**JOB:**
Every line of the data should be written out exactly, with the pictures left out.

^^^^

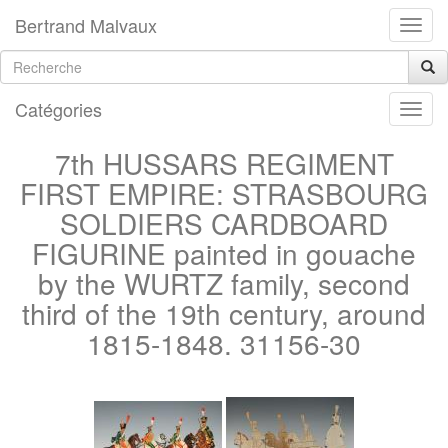
Bertrand Malvaux
Catégories
7th HUSSARS REGIMENT
FIRST EMPIRE: STRASBOURG
SOLDIERS CARDBOARD
FIGURINE painted in gouache
by the WURTZ family, second
third of the 19th century, around
1815-1848. 31156-30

^^^^

**TASK ANSWER:**
Bertrand Malvaux
Catégories
7th HUSSARS REGIMENT
FIRST EMPIRE: STRASBOURG
SOLDIERS CARDBOARD
FIGURINE painted in gouache
by the WURTZ family, second
third of the 19th century, around
1815-1848. 31156-30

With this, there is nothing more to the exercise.